The IMF, therefore, warned that some economies, including those with higher growth rates, risked debt-financing problems. Mozambique, which is developing large gas fields, had borrowed heavily on the strength of future cash flows and has effectively defaulted. Several other countries, including Angola, Ghana, Kenya and Zambia, had tapped international capital markets or borrowed heavily from China, resulting in a steep rise in debt burdens. Mr Abebe said he was worried about expansionary fiscal policy in a number of countries, stressing that “With high growth, we shouldn’t see wider deficits. This is a time from a position of strength to do more to grow domestic revenues and arrest debt levels.” He pointed out that the outlook remain shrouded in substantial uncertainties for some countries with possible further appreciation of the U.S. dollar and a tightening of global financing conditions, especially in commodity exporting countries which had mostly ducked urgent reforms, such as cutting costly subsidies or liberalising exchange rates. Delaying reforms, the report underlined, had prolonged the downturn. On top of that, the outlook was further clouded by security issues that had contributed to an increase in food insecurity and even famine in some areas.

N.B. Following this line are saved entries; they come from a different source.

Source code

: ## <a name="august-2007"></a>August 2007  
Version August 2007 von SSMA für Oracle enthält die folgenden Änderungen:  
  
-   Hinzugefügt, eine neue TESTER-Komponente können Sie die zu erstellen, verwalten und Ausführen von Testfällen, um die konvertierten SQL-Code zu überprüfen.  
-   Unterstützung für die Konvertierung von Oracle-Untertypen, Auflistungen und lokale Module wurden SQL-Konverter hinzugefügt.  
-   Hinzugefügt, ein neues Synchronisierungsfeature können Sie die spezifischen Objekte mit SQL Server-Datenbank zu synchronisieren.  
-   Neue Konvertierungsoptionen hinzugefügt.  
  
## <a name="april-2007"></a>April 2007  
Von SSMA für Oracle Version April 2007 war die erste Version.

The IMF report concluded that the African growth story had lost much of its momentum but, equally, governments were showing “greater recognition of the need to address the big revenue gaps”. Mr Abebe reiterated that sub-Saharan Africa remains a region with tremendous potential for growth in the medium term, but stressed that “strong and urgent policy action is needed to restart growth where it has faltered and preserve the momentum elsewhere.”

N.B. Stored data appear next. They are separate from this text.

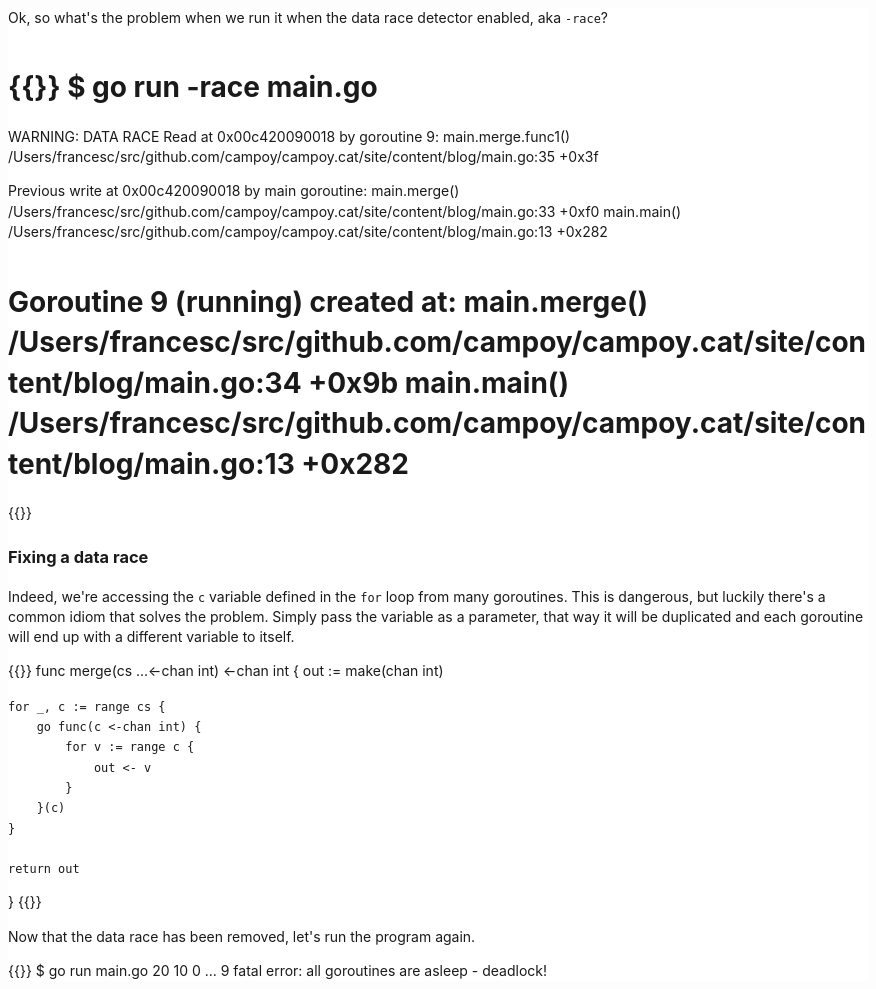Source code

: Ok, so what's the problem when we run it when the data race detector enabled, aka `-race`?

{{<highlight bash>}}
$ go run -race main.go
==================
WARNING: DATA RACE
Read at 0x00c420090018 by goroutine 9:
  main.merge.func1()
      /Users/francesc/src/github.com/campoy/campoy.cat/site/content/blog/main.go:35 +0x3f

Previous write at 0x00c420090018 by main goroutine:
  main.merge()
      /Users/francesc/src/github.com/campoy/campoy.cat/site/content/blog/main.go:33 +0xf0
  main.main()
      /Users/francesc/src/github.com/campoy/campoy.cat/site/content/blog/main.go:13 +0x282

Goroutine 9 (running) created at:
  main.merge()
      /Users/francesc/src/github.com/campoy/campoy.cat/site/content/blog/main.go:34 +0x9b
  main.main()
      /Users/francesc/src/github.com/campoy/campoy.cat/site/content/blog/main.go:13 +0x282
==================
{{</highlight>}}

### Fixing a data race

Indeed, we're accessing the `c` variable defined in the `for` loop from many goroutines.
This is dangerous, but luckily there's a common idiom that solves the problem.
Simply pass the variable as a parameter, that way it will be duplicated and each goroutine
will end up with a different variable to itself.

{{<highlight go>}}
func merge(cs ...<-chan int) <-chan int {
    out := make(chan int)
    
    for _, c := range cs {
        go func(c <-chan int) {
            for v := range c {
                out <- v
            }
        }(c)
    }

    return out
}
{{</highlight>}}

Now that the data race has been removed, let's run the program again.

{{<highlight bash>}}
$ go run main.go
20
10
0
...
9
fatal error: all goroutines are asleep - deadlock!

Overall, the report highlighted three priority areas for restarting the growth engine. One was to put renewed focus on macroeconomic stability in order to set the stage for a growth turnaround. For the hardest-hit countries, fiscal consolidation remained urgently needed to halt the decline in international reserves and offset budgetary revenue losses. In addition, greater exchange rate flexibility and the elimination of exchange restrictions would be important to absorb part of the shock. For countries where growth remained strong it was important to address emerging vulnerabilities from a position of strength. Secondly, it emphasized the importance of addressing structural weaknesses to support macroeconomic rebalancing. This was needed to ensure a sustainable fiscal position and help achieve more durable growth by improving tax collection, strengthening financial supervision, and addressing longstanding weaknesses in business activities that impeded economic diversification. The third priority was to strengthen social protection for the most vulnerable. The report noted that an environment of low growth and widening macroeconomic imbalance risked reversing the recent progress made in alleviating poverty. Existing social protections programs, it pointed out, were often fragmented, not well-targeted, and covered no more than a small share of the population. It, therefore, suggested savings from expansive and untargeted schemes such as fuel subsidies could be put towards helping vulnerable groups.